Because the majority of individuals who abuse Xanax abuse it in conjunction with other drugs, there is a real potential for overdose. Individuals who use Xanax with other central nervous system depressants, such as alcohol, other benzodiazepines, or narcotic medications, are risking an increased potential for overdose because the combination of these drugs lowers the threshold needed to overdose on either class of drugs.
Individuals who take central nervous system depressants with stimulants are at risk for overdose because the effects of these drugs counteract each other.

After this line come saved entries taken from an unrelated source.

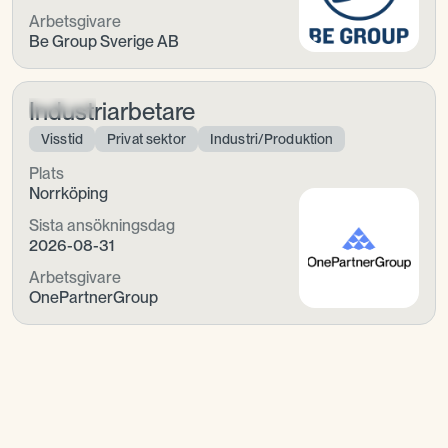
Arbetsgivare
Be Group Sverige AB
Industriarbetare
Visstid
Privat sektor
Industri/Produktion
Plats
Norrköping
Sista ansökningsdag
2026-08-31
Arbetsgivare
OnePartnerGroup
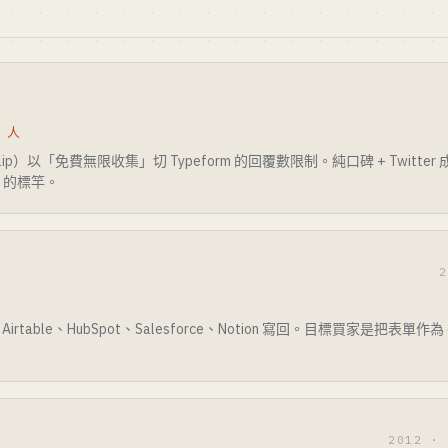
0 人
ilip）以「免費無限收集」切 Typeform 的回覆數限制。純口碑 + Twitte
」的標竿。
2
rtable、HubSpot、Salesforce、Notion 寫回。目標買家是把表單
2012 ·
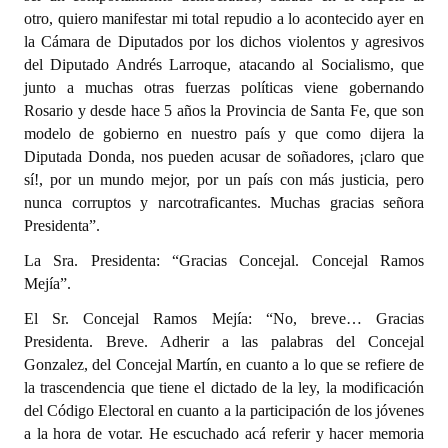
otro, quiero manifestar mi total repudio a lo acontecido ayer en
la Cámara de Diputados por los dichos violentos y agresivos
del Diputado Andrés Larroque, atacando al Socialismo, que
junto a muchas otras fuerzas políticas viene gobernando
Rosario y desde hace 5 años la Provincia de Santa Fe, que son
modelo de gobierno en nuestro país y que como dijera la
Diputada Donda, nos pueden acusar de soñadores, ¡claro que
sí!, por un mundo mejor, por un país con más justicia, pero
nunca corruptos y narcotraficantes. Muchas gracias señora
Presidenta”.
La Sra. Presidenta: “Gracias Concejal. Concejal Ramos
Mejía”.
El Sr. Concejal Ramos Mejía: “No, breve… Gracias
Presidenta. Breve. Adherir a las palabras del Concejal
Gonzalez, del Concejal Martín, en cuanto a lo que se refiere de
la trascendencia que tiene el dictado de la ley, la modificación
del Código Electoral en cuanto a la participación de los jóvenes
a la hora de votar. He escuchado acá referir y hacer memoria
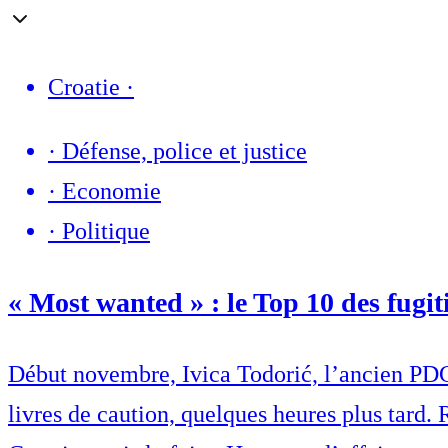
Croatie
·
·
Défense, police et justice
·
Economie
·
Politique
« Most wanted » : le Top 10 des fugiti
Début novembre, Ivica Todorić, l’ancien PDG 
livres de caution, quelques heures plus tard.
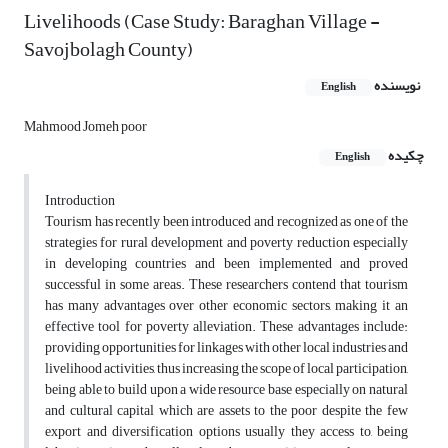
Livelihoods (Case Study: Baraghan Village -
Savojbolagh County)
نویسنده
English
Mahmood Jomeh poor
چکیده
English
Introduction
Tourism has recently been introduced and recognized as one of the
strategies for rural development and poverty reduction especially
in developing countries and been implemented and proved
successful in some areas. These researchers contend that tourism
has many advantages over other economic sectors, making it an
effective tool for poverty alleviation. These advantages include:
providing opportunities for linkages with other local industries and
livelihood activities, thus increasing the scope of local participation,
being able to build upon a wide resource base especially on natural
and cultural capital which are assets to the poor despite the few
export and diversification options usually they access to, being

These individuals are more likely to take far more of one or both drugs than usual in order to compensate for this counteracting effect.
Xanax overdose is an extremely serious event that can be potentially fatal and requires immediate medical attention.
Individuals who have Xanax use disorders are typically also abusing some other drug or alcohol. This is a potentially serious situation, and these individuals need to be directed to treatment as soon as possible. Medical detox is always needed for Xanax addiction, and detox should be followed by comprehensive addiction treatment. Often, these individuals will need a full array of treatment services that include access to medical detox programs, residential treatment, and a full array of therapies and medically assisted services.
Because Xanax has a potential for the development of physical dependence and addiction, and is often abused in conjunction with other drugs that have the same potential, a multidisciplinary treatment team consisting of addiction physicians, psychiatrists, psychologists, counselors, social workers, case managers, family members, and others will need to work together to develop an overall treatment program for the individual.